15 abril 2008

do belo

o que dá um chazinho
"E em breve, maquinalmente, esmagado pelo dia morno e pela perspectiva de uma triste manhã, eu levava aos lábios uma colherada de chá onde tinha deixado amolecer um pedaço de madalena. Mas o instante em que o golo polvilhado de migalhas de bolo tocou o meu palato, estremeci, atento ao que de extraordinário se passava em mim. Tinha-me invadido um prazer delicioso, isolado, sem noção da sua causa. Tinha, no mesmo instante, tornado indiferentes as vicissitudes da vida, inofensivos os seus desastres, ilusória a sua brevidade (...), preenchendo-me de uma essência preciosa (...).

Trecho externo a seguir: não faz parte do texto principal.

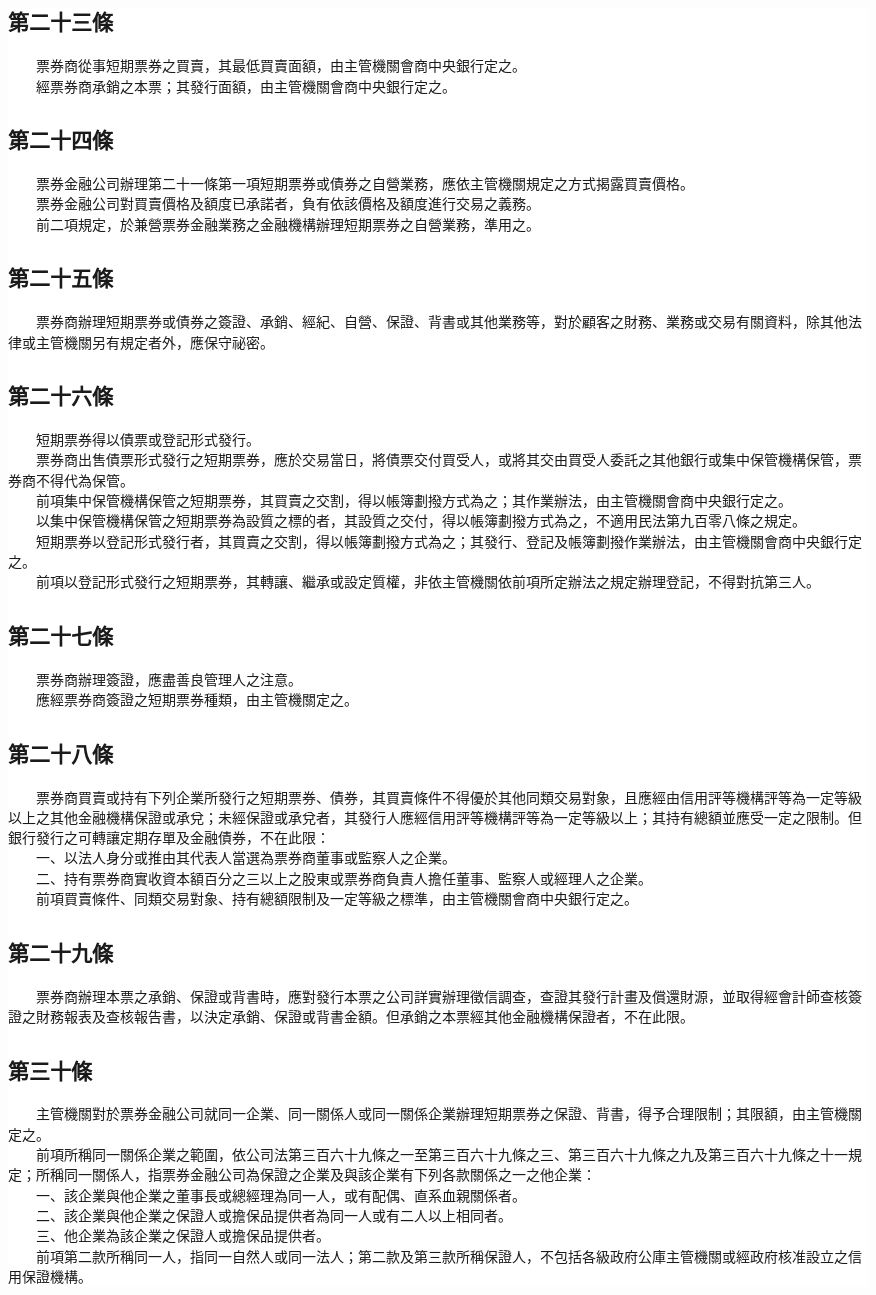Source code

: 第二十三條 
-----------
　　票券商從事短期票券之買賣，其最低買賣面額，由主管機關會商中央銀行定之。  
　　經票券商承銷之本票；其發行面額，由主管機關會商中央銀行定之。  


第二十四條 
-----------
　　票券金融公司辦理第二十一條第一項短期票券或債券之自營業務，應依主管機關規定之方式揭露買賣價格。  
　　票券金融公司對買賣價格及額度已承諾者，負有依該價格及額度進行交易之義務。  
　　前二項規定，於兼營票券金融業務之金融機構辦理短期票券之自營業務，準用之。  


第二十五條 
-----------
　　票券商辦理短期票券或債券之簽證、承銷、經紀、自營、保證、背書或其他業務等，對於顧客之財務、業務或交易有關資料，除其他法律或主管機關另有規定者外，應保守祕密。  


第二十六條 
-----------
　　短期票券得以債票或登記形式發行。  
　　票券商出售債票形式發行之短期票券，應於交易當日，將債票交付買受人，或將其交由買受人委託之其他銀行或集中保管機構保管，票券商不得代為保管。  
　　前項集中保管機構保管之短期票券，其買賣之交割，得以帳簿劃撥方式為之；其作業辦法，由主管機關會商中央銀行定之。  
　　以集中保管機構保管之短期票券為設質之標的者，其設質之交付，得以帳簿劃撥方式為之，不適用民法第九百零八條之規定。  
　　短期票券以登記形式發行者，其買賣之交割，得以帳簿劃撥方式為之；其發行、登記及帳簿劃撥作業辦法，由主管機關會商中央銀行定之。  
　　前項以登記形式發行之短期票券，其轉讓、繼承或設定質權，非依主管機關依前項所定辦法之規定辦理登記，不得對抗第三人。  


第二十七條 
-----------
　　票券商辦理簽證，應盡善良管理人之注意。  
　　應經票券商簽證之短期票券種類，由主管機關定之。  


第二十八條 
-----------
　　票券商買賣或持有下列企業所發行之短期票券、債券，其買賣條件不得優於其他同類交易對象，且應經由信用評等機構評等為一定等級以上之其他金融機構保證或承兌；未經保證或承兌者，其發行人應經信用評等機構評等為一定等級以上；其持有總額並應受一定之限制。但銀行發行之可轉讓定期存單及金融債券，不在此限：  
　　一、以法人身分或推由其代表人當選為票券商董事或監察人之企業。  
　　二、持有票券商實收資本額百分之三以上之股東或票券商負責人擔任董事、監察人或經理人之企業。  
　　前項買賣條件、同類交易對象、持有總額限制及一定等級之標準，由主管機關會商中央銀行定之。  


第二十九條 
-----------
　　票券商辦理本票之承銷、保證或背書時，應對發行本票之公司詳實辦理徵信調查，查證其發行計畫及償還財源，並取得經會計師查核簽證之財務報表及查核報告書，以決定承銷、保證或背書金額。但承銷之本票經其他金融機構保證者，不在此限。  


第三十條 
---------
　　主管機關對於票券金融公司就同一企業、同一關係人或同一關係企業辦理短期票券之保證、背書，得予合理限制；其限額，由主管機關定之。  
　　前項所稱同一關係企業之範圍，依公司法第三百六十九條之一至第三百六十九條之三、第三百六十九條之九及第三百六十九條之十一規定；所稱同一關係人，指票券金融公司為保證之企業及與該企業有下列各款關係之一之他企業：  
　　一、該企業與他企業之董事長或總經理為同一人，或有配偶、直系血親關係者。  
　　二、該企業與他企業之保證人或擔保品提供者為同一人或有二人以上相同者。  
　　三、他企業為該企業之保證人或擔保品提供者。  
　　前項第二款所稱同一人，指同一自然人或同一法人；第二款及第三款所稱保證人，不包括各級政府公庫主管機關或經政府核准設立之信用保證機構。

De onde vinha essa alegria pujante? Sentia que estava ligado ao gosto do chá e do bolo, mas que o ultrapassava infinitamente, não devia ser da mesma natureza. De onde vinha ela? O que significava? Onde aprendê-la? Bebo um segundo golo de chá, onde não encontro nada mais que no primeiro, um terceiro que me traz um pouco mais que o segundo. É altura de parar, a virtude da beberagem parece diminuir. É claro que a verdade que procuro não está nela, mas em mim."

M.Proust, Du côté de chez Swan, aqui citado por via da leitura de R.Vigouroux, A Fábrica do Belo.